Kempff recorded the Brahms D minor concerto only once, in 1957. Even under the best of conditions, this is a difficult piece to pull off: the piano writing is clumsy and not well balanced with the orchestra. There are several issues with this performance, including poor balance within the orchestra, and weak & out of tune winds. The high point is the slow movement, where Kempff's flowing tempo and straightforward phrasing clarify the structure. But this is undone by a finale lacking in energy and an ending buried in a haze of pseudo-reverence. He's no match for Rubinstein/Reiner or Fleisher.
Kempff recorded Schumann's Concerto twice. The earlier version, from 1953, features an ardent opening movement, followed by a mellow middle movement and beautifully balanced passage work in the finale. The later version, from 1973, is permeated by a sense of caution throughout the outer movements, while the middle movement has a lovely, simple poetry. While Kempff's conception is beautiful in its' way, one gets the impression he's husbanding his strength - a common issue with Kempff's post-1970 recordings.
Apart from the composer's later, impressionistic works, Kempff was not temperamentally suited to Liszt's music. Both the Liszt concertos are lethargically paced, flabbily phrased, and lacking in rhythmic verve. Also, there is a slight but distracting pitch change at 3:16 in the opening movement of the A major Concerto. Better to go with Richter or Hough in these works.

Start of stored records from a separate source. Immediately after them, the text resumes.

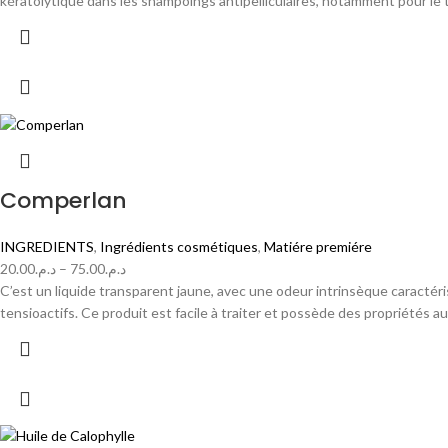
kératolytique dans les shampoings antipelliculaires, notamment pour le tr
Comperlan
INGREDIENTS
,
Ingrédients cosmétiques
,
Matiére premiére
20.00
د.م.
–
75.00
د.م.
C’est un liquide transparent jaune, avec une odeur intrinsèque caractéri
tensioactifs. Ce produit est facile à traiter et possède des propriétés a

The recordings in this collection date from 1925-1977, so there's quite a variance in the recording quality. The 1925 acoustic recording sounds like it was made with a toy orchestra. But for the most part the sound is clear and natural, even in the 78rpm and mono recordings. The stereo Beethoven Concertos sound far better than they did on the Galleria CD issues from the 1980s.